==== Lesetext ====

Asylpolitik der Bundesregierung

Seehofers Dilemma

von Redaktion

Eigentlich ist die Sachlage ziemlich eindeutig: Auf Seite 107 des Koalitionsvertrags haben sich CDU, SPD und CSU darauf verständigt, sogenannte Ankerzentren für die Erstaufnahme von Flüchtlingen einzuführen. Die Fachleute der Parteien waren sich – lange bevor Horst Seehofer Innenminister wurde – einig, dass damit Verfahren schneller, effizienter und gerechter ablaufen würden. In Bayern sind die Zentren inzwischen eröffnet, fast alle anderen Länder verweigern sich. Und die Parteivorsitzenden Angela Merkel (CDU) und Andrea Nahles (SPD) sehen sich leider, leider völlig außerstande, ihre Ministerpräsidenten zur Umsetzung des Vertrags zu bewegen.

==== Erfasste Daten ====

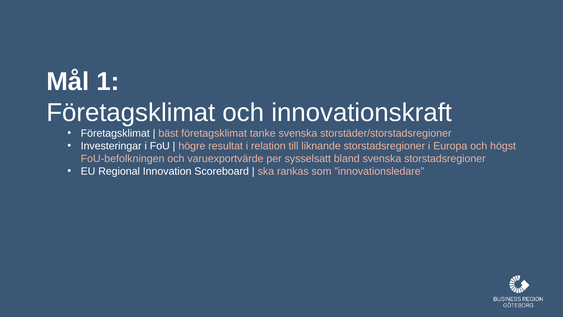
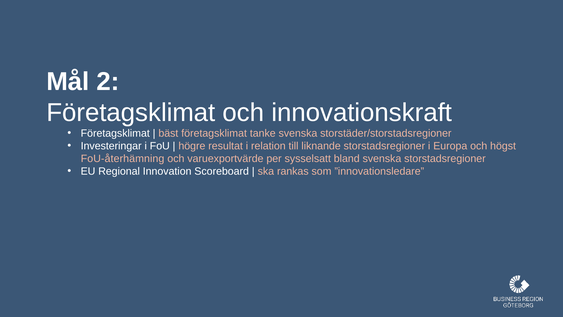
1: 1 -> 2
FoU-befolkningen: FoU-befolkningen -> FoU-återhämning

====

• Aufgabenstellung: Übernimm den Lesetext über Seehofers Dilemma von oben vollständig und wortgetreu.

• Musterlösung:
Asylpolitik der Bundesregierung

Seehofers Dilemma

von Redaktion

Eigentlich ist die Sachlage ziemlich eindeutig: Auf Seite 107 des Koalitionsvertrags haben sich CDU, SPD und CSU darauf verständigt, sogenannte Ankerzentren für die Erstaufnahme von Flüchtlingen einzuführen. Die Fachleute der Parteien waren sich – lange bevor Horst Seehofer Innenminister wurde – einig, dass damit Verfahren schneller, effizienter und gerechter ablaufen würden. In Bayern sind die Zentren inzwischen eröffnet, fast alle anderen Länder verweigern sich. Und die Parteivorsitzenden Angela Merkel (CDU) und Andrea Nahles (SPD) sehen sich leider, leider völlig außerstande, ihre Ministerpräsidenten zur Umsetzung des Vertrags zu bewegen.